Lieberg further argues the second prong of the Murray analysis requires suppression because the unlawfully obtained photograph of his shoe prompted the authorities to seek a warrant. See 487 U.S. at 542, 108 S. Ct. at 2536 (recognizing the independent source doctrine would not be available under those circumstances). In support of this claim, Lieberg catalogs their various attempts to obtain a sample of his footprint and notes the police applied for a warrant only upon the success of their third, but unlawful, ploy. Lieberg's failure to raise this particular aspect of the independent source doctrine at the omnibus hearing does not constitute a waiver because a conclusion regarding the existence of an independent source cannot be sustained in the absence of a factual determination that the unlawful search did not prompt the authorities to seek a warrant. Id. at 543, 108 S. Ct. at 2536. However, we cannot accept Lieberg's invitation to decide whether the photograph of Lieberg's footprint caused the authorities to seek a warrant. That is a factual determination, which must receive initial consideration by the trial court. See id. at 543-44, 108 S. Ct. at 2536 (remanding to the trial court for initial consideration of this factual issue); Markling, 7 F.3d at 1317 (same); Restrepo, 966 F.2d at 973 (same). Because the trial court neglected to address this issue, we have no choice but to remand for additional proceedings.
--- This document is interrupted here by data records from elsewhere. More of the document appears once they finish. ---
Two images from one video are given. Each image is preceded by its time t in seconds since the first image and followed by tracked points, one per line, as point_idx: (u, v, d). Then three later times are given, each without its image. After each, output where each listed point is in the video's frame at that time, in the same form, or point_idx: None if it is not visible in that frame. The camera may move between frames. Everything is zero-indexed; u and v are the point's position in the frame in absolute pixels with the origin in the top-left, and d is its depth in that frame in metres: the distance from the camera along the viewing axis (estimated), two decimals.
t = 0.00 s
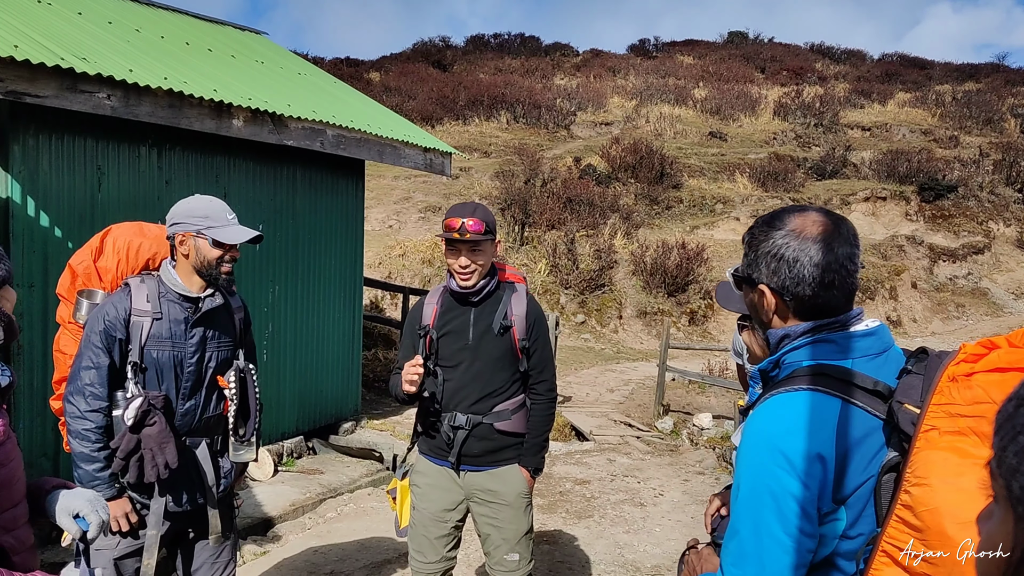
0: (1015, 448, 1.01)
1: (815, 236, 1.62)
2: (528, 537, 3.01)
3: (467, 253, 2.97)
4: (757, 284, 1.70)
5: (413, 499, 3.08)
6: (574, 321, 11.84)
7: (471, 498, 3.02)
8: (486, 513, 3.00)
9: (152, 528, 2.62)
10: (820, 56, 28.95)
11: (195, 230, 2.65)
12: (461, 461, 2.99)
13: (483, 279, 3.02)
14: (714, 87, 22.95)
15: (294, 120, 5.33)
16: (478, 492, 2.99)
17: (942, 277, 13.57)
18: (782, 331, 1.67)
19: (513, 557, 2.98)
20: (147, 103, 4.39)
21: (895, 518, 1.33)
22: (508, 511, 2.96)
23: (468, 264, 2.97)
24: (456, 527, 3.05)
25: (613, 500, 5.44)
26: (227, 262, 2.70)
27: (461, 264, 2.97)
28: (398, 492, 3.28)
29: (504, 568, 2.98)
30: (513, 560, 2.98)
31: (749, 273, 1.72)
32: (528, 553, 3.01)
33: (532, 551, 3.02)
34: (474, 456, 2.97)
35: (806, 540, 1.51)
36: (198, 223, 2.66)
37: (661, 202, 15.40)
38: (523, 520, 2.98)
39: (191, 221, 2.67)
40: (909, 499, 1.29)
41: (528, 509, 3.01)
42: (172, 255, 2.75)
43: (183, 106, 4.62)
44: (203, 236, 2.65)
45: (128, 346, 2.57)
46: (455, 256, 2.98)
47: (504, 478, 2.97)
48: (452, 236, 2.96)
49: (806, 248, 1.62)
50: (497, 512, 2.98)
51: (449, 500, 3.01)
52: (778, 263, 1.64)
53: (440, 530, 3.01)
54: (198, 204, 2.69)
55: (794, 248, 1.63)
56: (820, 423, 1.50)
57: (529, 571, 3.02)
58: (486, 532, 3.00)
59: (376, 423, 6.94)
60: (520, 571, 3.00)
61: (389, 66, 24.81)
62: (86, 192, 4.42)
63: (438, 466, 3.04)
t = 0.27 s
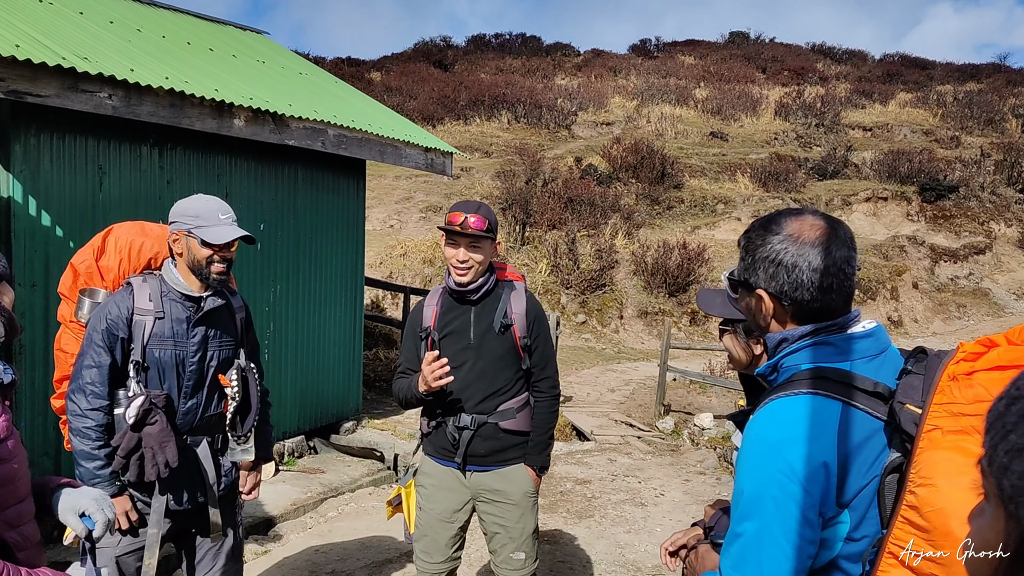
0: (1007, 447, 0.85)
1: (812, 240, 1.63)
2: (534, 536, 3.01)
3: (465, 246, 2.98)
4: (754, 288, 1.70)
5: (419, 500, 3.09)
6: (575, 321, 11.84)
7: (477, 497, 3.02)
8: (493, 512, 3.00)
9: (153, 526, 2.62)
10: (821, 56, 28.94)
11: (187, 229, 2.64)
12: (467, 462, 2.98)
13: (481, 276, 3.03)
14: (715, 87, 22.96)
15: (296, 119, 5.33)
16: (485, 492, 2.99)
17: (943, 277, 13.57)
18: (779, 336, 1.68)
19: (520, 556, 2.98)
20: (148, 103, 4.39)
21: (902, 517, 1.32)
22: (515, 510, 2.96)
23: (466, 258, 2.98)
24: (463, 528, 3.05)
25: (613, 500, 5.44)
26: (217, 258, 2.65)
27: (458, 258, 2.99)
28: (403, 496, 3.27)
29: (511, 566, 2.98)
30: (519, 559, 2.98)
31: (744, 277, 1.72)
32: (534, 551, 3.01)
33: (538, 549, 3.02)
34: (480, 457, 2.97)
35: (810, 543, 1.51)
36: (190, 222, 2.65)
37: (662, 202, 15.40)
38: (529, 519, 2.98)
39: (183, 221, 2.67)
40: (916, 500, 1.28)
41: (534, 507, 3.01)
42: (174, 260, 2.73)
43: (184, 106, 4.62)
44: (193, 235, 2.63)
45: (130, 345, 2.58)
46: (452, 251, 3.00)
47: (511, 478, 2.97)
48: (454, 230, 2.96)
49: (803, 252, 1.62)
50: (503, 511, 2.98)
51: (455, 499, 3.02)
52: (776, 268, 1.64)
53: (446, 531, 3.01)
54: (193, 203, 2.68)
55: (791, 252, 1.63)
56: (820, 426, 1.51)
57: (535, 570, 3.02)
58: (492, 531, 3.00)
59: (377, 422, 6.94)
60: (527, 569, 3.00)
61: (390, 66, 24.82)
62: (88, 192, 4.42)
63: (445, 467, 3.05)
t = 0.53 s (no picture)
0: (1005, 446, 0.82)
1: (820, 243, 1.62)
2: (525, 536, 2.99)
3: (466, 253, 2.98)
4: (759, 287, 1.70)
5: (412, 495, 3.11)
6: (578, 320, 11.84)
7: (467, 496, 3.02)
8: (481, 512, 2.99)
9: (156, 526, 2.61)
10: (824, 56, 28.93)
11: (183, 229, 2.64)
12: (455, 460, 3.00)
13: (477, 278, 3.02)
14: (717, 87, 22.94)
15: (298, 120, 5.34)
16: (474, 491, 2.99)
17: (946, 277, 13.57)
18: (781, 337, 1.68)
19: (510, 556, 2.97)
20: (151, 103, 4.40)
21: (905, 514, 1.32)
22: (503, 509, 2.95)
23: (467, 264, 2.98)
24: (455, 524, 3.07)
25: (616, 499, 5.45)
26: (213, 257, 2.64)
27: (459, 263, 2.98)
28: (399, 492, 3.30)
29: (502, 566, 2.98)
30: (509, 559, 2.98)
31: (750, 279, 1.72)
32: (526, 551, 3.00)
33: (530, 550, 3.00)
34: (468, 456, 2.98)
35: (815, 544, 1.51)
36: (186, 222, 2.65)
37: (665, 202, 15.39)
38: (518, 519, 2.96)
39: (180, 220, 2.67)
40: (919, 496, 1.28)
41: (524, 508, 2.99)
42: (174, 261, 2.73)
43: (187, 106, 4.62)
44: (189, 234, 2.63)
45: (131, 345, 2.58)
46: (452, 255, 2.99)
47: (498, 478, 2.96)
48: (451, 235, 2.96)
49: (810, 254, 1.62)
50: (491, 511, 2.97)
51: (445, 496, 3.03)
52: (783, 268, 1.64)
53: (437, 526, 3.03)
54: (188, 202, 2.69)
55: (798, 253, 1.63)
56: (820, 426, 1.51)
57: (527, 570, 3.00)
58: (481, 530, 3.00)
59: (379, 422, 6.93)
60: (517, 569, 2.98)
61: (392, 66, 24.83)
62: (90, 193, 4.43)
63: (436, 464, 3.07)
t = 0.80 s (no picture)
0: (997, 440, 0.81)
1: (840, 241, 1.62)
2: (512, 536, 2.99)
3: (460, 255, 2.94)
4: (771, 275, 1.70)
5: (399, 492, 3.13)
6: (581, 321, 11.83)
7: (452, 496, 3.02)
8: (465, 512, 2.99)
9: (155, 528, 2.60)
10: (827, 55, 28.88)
11: (187, 236, 2.64)
12: (439, 460, 3.00)
13: (470, 283, 3.00)
14: (720, 86, 22.92)
15: (301, 122, 5.35)
16: (458, 492, 2.99)
17: (950, 276, 13.54)
18: (785, 331, 1.68)
19: (500, 554, 2.99)
20: (155, 106, 4.40)
21: (909, 513, 1.32)
22: (487, 510, 2.95)
23: (459, 266, 2.95)
24: (445, 520, 3.07)
25: (620, 501, 5.44)
26: (217, 265, 2.65)
27: (452, 265, 2.95)
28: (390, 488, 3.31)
29: (492, 564, 3.00)
30: (497, 557, 2.99)
31: (763, 268, 1.72)
32: (515, 552, 3.01)
33: (519, 549, 3.01)
34: (453, 457, 2.98)
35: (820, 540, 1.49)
36: (190, 229, 2.64)
37: (668, 202, 15.38)
38: (503, 520, 2.96)
39: (184, 226, 2.66)
40: (924, 494, 1.27)
41: (510, 509, 2.99)
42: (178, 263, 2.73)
43: (191, 109, 4.62)
44: (193, 241, 2.63)
45: (130, 348, 2.58)
46: (447, 257, 2.95)
47: (483, 479, 2.95)
48: (449, 238, 2.92)
49: (829, 250, 1.61)
50: (474, 511, 2.97)
51: (430, 494, 3.04)
52: (798, 260, 1.64)
53: (422, 523, 3.05)
54: (192, 209, 2.67)
55: (816, 248, 1.62)
56: (823, 422, 1.50)
57: (513, 570, 3.00)
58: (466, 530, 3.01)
59: (384, 423, 6.94)
60: (503, 568, 3.00)
61: (395, 68, 24.83)
62: (94, 195, 4.43)
63: (421, 462, 3.07)
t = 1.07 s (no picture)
0: (965, 433, 0.72)
1: (854, 237, 1.62)
2: (518, 534, 3.01)
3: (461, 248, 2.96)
4: (783, 270, 1.69)
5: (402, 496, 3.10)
6: (585, 322, 11.84)
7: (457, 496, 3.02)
8: (470, 512, 2.99)
9: (160, 530, 2.61)
10: (830, 55, 28.86)
11: (202, 248, 2.64)
12: (445, 461, 2.99)
13: (469, 281, 3.00)
14: (723, 87, 22.91)
15: (305, 124, 5.35)
16: (463, 491, 2.99)
17: (955, 276, 13.52)
18: (796, 328, 1.68)
19: (504, 552, 3.00)
20: (158, 109, 4.41)
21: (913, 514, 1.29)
22: (493, 510, 2.96)
23: (459, 263, 2.95)
24: (447, 521, 3.07)
25: (625, 501, 5.44)
26: (229, 279, 2.67)
27: (451, 263, 2.95)
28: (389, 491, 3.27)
29: (496, 564, 3.00)
30: (502, 556, 3.00)
31: (774, 263, 1.72)
32: (520, 550, 3.02)
33: (524, 547, 3.02)
34: (458, 457, 2.97)
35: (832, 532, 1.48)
36: (206, 242, 2.64)
37: (672, 203, 15.37)
38: (509, 519, 2.98)
39: (200, 237, 2.65)
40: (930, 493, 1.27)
41: (514, 507, 3.01)
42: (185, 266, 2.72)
43: (194, 111, 4.63)
44: (209, 255, 2.63)
45: (136, 351, 2.59)
46: (446, 254, 2.96)
47: (487, 478, 2.96)
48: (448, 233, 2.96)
49: (841, 247, 1.61)
50: (480, 510, 2.98)
51: (435, 495, 3.03)
52: (811, 255, 1.63)
53: (428, 526, 3.03)
54: (210, 221, 2.66)
55: (830, 244, 1.61)
56: (838, 416, 1.50)
57: (519, 569, 3.01)
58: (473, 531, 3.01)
59: (388, 425, 6.94)
60: (510, 566, 3.01)
61: (399, 69, 24.87)
62: (98, 198, 4.44)
63: (424, 464, 3.05)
If the trial court determines the police would have sought a warrant even in the absence of the information generated by the unlawful search, Lieberg's conviction will stand. Markling, 7 F.3d at 1317. But if it finds that the unlawful search prompted the authorities to seek a warrant, it must suppress the evidence gathered in the search of Lieberg's home and vacate his convictions. Id. at 1317-18. Because factual determinations lie within the province of the trial court, we express no view as to the merits of Lieberg's fact-based claim. Cf. State v. Buchanan, 431 N.W.2d 542, 551-52 (Minn. 1988) (prescribing a "clearly erroneous" standard for appellate review of factual findings made at an omnibus hearing).
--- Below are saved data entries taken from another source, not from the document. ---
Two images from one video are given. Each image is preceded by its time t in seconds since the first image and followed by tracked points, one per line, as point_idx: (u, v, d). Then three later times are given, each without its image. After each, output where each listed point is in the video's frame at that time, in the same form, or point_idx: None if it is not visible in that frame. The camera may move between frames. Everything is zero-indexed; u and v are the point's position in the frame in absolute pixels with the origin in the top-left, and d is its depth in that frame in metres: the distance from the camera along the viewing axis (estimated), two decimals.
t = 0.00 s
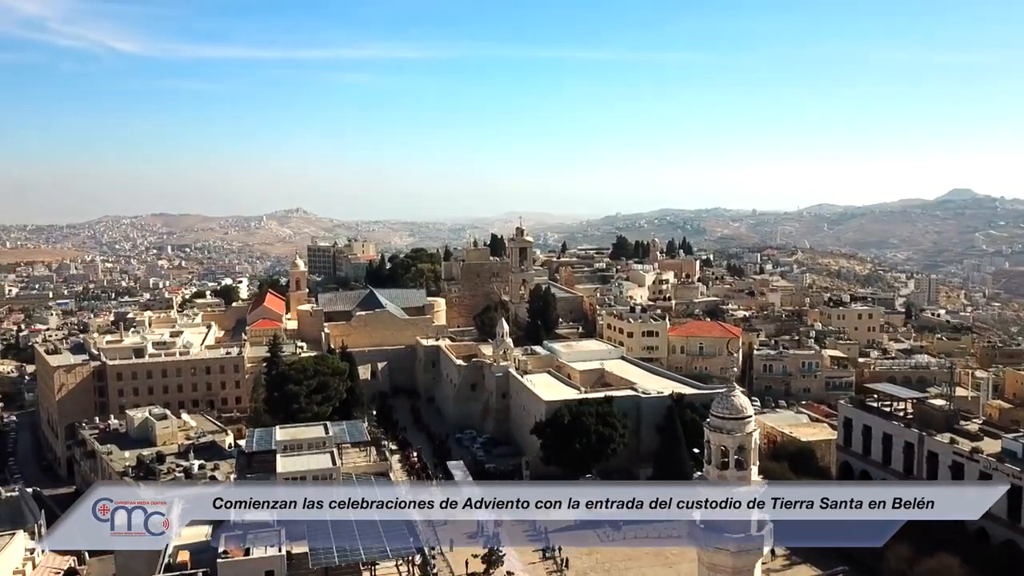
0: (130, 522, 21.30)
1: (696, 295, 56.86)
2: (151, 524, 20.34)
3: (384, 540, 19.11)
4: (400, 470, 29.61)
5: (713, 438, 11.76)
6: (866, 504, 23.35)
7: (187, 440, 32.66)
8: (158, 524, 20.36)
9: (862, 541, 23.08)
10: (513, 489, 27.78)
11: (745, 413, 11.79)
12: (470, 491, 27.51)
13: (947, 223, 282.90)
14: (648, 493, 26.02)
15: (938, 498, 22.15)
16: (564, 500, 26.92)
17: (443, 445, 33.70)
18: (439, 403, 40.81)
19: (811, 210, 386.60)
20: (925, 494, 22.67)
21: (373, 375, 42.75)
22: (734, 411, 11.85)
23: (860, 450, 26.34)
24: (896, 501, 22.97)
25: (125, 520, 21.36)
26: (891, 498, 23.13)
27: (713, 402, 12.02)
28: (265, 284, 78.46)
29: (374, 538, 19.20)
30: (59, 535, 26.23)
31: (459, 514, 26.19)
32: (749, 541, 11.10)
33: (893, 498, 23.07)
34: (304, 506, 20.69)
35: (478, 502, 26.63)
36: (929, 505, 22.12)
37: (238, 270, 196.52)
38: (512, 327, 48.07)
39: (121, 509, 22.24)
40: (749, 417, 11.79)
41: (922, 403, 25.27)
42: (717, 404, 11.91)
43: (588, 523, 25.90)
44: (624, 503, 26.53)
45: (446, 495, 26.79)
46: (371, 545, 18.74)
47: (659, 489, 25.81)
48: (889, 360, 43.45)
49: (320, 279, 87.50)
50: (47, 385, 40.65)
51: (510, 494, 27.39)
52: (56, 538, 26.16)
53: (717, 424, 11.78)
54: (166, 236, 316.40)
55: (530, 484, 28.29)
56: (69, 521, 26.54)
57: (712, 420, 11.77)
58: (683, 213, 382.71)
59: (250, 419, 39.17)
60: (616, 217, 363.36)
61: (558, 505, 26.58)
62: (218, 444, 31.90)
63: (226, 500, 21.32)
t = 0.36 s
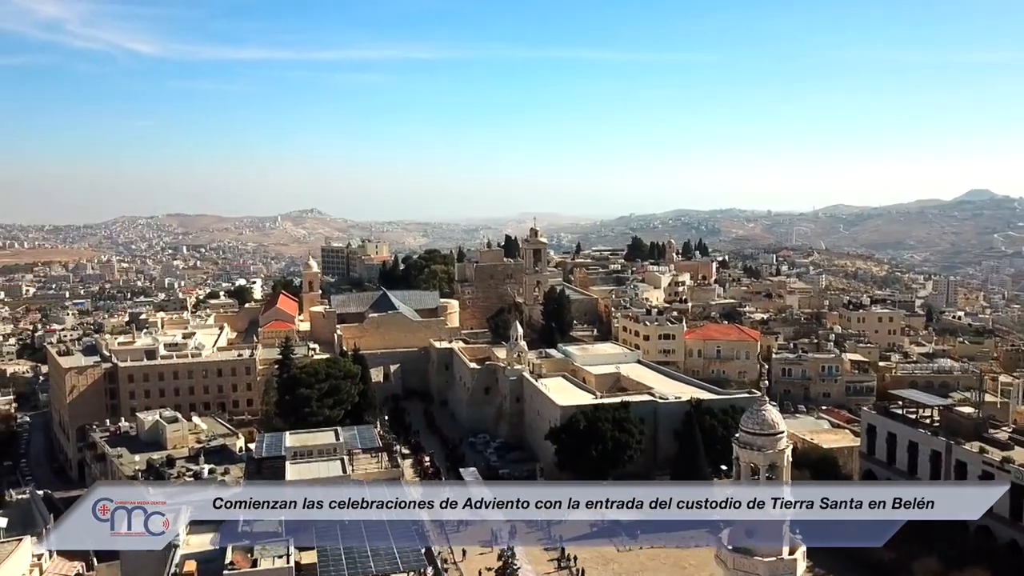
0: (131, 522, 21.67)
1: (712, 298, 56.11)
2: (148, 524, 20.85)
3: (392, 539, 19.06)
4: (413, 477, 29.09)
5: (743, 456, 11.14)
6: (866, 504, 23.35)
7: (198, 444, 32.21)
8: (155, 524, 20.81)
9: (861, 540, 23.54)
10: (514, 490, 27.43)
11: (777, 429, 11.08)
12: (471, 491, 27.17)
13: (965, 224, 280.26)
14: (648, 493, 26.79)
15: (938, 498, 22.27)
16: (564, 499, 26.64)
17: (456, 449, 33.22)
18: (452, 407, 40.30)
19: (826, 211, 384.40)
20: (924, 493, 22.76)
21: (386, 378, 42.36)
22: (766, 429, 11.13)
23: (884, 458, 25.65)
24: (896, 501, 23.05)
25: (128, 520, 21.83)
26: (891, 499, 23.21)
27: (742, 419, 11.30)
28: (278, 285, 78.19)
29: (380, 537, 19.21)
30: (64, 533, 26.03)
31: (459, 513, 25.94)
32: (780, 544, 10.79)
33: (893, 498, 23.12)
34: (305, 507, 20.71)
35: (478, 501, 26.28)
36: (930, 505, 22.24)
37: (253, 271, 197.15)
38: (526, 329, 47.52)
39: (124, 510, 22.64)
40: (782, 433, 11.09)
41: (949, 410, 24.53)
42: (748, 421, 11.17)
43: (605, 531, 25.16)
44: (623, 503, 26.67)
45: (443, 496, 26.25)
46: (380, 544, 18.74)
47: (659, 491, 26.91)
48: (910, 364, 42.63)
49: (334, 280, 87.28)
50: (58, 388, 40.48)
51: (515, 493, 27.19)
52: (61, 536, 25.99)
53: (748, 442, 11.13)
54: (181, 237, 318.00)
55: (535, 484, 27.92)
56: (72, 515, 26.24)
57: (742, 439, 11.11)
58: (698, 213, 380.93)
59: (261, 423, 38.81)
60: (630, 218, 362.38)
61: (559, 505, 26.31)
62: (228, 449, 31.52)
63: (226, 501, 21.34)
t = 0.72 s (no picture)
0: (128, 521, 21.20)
1: (728, 300, 55.30)
2: (149, 525, 20.19)
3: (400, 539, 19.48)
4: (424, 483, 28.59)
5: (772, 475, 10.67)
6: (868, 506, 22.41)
7: (207, 448, 31.80)
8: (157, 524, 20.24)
9: (861, 541, 23.23)
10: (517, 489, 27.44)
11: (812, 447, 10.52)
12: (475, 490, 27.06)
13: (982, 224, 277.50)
14: (648, 492, 26.22)
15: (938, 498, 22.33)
16: (564, 499, 26.55)
17: (468, 454, 32.69)
18: (464, 410, 39.79)
19: (841, 211, 381.74)
20: (924, 493, 22.80)
21: (397, 381, 41.89)
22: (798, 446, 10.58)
23: (908, 467, 24.95)
24: (896, 501, 22.91)
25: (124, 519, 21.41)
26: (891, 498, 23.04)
27: (774, 436, 10.76)
28: (290, 286, 77.92)
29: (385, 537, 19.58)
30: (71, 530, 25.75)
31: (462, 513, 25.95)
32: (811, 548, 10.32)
33: (893, 498, 22.91)
34: (304, 506, 20.97)
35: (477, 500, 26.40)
36: (930, 505, 22.25)
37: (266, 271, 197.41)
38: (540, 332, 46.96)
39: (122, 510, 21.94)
40: (816, 451, 10.54)
41: (976, 418, 23.80)
42: (780, 440, 10.62)
43: (620, 539, 24.45)
44: (623, 503, 26.05)
45: (445, 495, 26.59)
46: (389, 544, 19.13)
47: (658, 491, 26.60)
48: (932, 368, 41.75)
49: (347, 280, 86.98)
50: (68, 389, 40.22)
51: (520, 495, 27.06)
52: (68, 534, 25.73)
53: (781, 458, 10.62)
54: (195, 237, 319.14)
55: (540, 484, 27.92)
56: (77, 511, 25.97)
57: (775, 457, 10.57)
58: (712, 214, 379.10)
59: (271, 425, 38.40)
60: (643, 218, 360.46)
61: (559, 505, 26.13)
62: (237, 452, 31.12)
63: (225, 500, 21.55)
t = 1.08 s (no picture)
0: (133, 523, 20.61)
1: (743, 302, 54.54)
2: (148, 525, 19.53)
3: (406, 539, 20.09)
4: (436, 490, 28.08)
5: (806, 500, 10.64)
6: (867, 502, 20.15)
7: (217, 452, 31.40)
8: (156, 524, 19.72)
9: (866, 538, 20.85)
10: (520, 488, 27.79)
11: (851, 464, 10.58)
12: (482, 491, 27.73)
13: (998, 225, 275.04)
14: (649, 492, 25.49)
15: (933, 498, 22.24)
16: (564, 499, 26.57)
17: (480, 459, 32.15)
18: (476, 414, 39.27)
19: (855, 212, 379.44)
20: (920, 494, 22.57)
21: (408, 384, 41.38)
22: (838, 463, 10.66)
23: (933, 476, 24.27)
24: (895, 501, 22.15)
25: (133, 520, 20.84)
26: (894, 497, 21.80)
27: (812, 462, 10.86)
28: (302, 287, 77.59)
29: (386, 537, 20.09)
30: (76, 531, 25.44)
31: (464, 512, 26.43)
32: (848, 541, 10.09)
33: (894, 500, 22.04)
34: (304, 506, 20.91)
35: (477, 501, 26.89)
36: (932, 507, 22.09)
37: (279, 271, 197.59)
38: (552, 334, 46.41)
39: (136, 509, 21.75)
40: (856, 469, 10.56)
41: (1003, 425, 23.09)
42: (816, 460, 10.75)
43: (637, 549, 23.74)
44: (623, 503, 25.62)
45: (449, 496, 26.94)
46: (398, 546, 19.64)
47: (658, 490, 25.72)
48: (953, 372, 40.92)
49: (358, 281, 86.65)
50: (78, 391, 39.90)
51: (523, 494, 27.42)
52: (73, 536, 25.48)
53: (821, 478, 10.67)
54: (208, 237, 320.13)
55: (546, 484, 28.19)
56: (77, 509, 25.54)
57: (813, 472, 10.65)
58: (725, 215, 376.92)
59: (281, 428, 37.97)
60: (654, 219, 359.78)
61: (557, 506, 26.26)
62: (246, 457, 30.67)
63: (226, 500, 21.56)
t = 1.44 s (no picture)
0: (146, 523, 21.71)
1: (759, 304, 53.78)
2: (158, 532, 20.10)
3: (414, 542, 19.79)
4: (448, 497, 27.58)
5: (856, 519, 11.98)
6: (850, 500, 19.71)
7: (226, 456, 30.94)
8: (158, 523, 21.38)
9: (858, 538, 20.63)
10: (529, 492, 27.61)
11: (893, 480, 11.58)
12: (493, 498, 27.18)
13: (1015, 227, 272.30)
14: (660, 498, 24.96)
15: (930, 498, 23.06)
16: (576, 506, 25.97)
17: (493, 465, 31.61)
18: (488, 418, 38.75)
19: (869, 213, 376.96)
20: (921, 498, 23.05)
21: (420, 387, 40.86)
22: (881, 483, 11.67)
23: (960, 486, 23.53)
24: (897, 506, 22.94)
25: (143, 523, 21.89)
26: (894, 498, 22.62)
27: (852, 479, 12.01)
28: (314, 288, 77.20)
29: (393, 537, 19.78)
30: (85, 530, 24.87)
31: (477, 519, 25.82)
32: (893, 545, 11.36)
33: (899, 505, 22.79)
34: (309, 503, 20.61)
35: (485, 505, 26.56)
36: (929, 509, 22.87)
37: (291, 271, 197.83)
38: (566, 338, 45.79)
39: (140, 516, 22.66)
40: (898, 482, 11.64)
41: None
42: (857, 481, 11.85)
43: (653, 558, 23.09)
44: (637, 510, 25.01)
45: (462, 507, 26.31)
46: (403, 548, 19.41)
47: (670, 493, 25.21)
48: (975, 376, 40.08)
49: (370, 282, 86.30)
50: (87, 394, 39.59)
51: (535, 500, 26.99)
52: (81, 536, 24.89)
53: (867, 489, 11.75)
54: (221, 237, 321.01)
55: (559, 489, 27.79)
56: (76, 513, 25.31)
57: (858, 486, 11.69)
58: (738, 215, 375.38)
59: (290, 432, 37.57)
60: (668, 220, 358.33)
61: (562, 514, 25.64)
62: (255, 461, 30.23)
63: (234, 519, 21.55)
First, we affirm the trial court's probable cause determination because it rests on a substantial basis. And second, we remand for additional proceedings, in which the trial court must decide whether the original unlawful seizure prompted the authorities to seek a warrant.

Affirmed in part and remanded.


* Retired judge of the Minnesota Court of Appeals, serving by appointment pursuant to Minn. Const. art. VI, § 10.

[1]The state does not contest this ruling.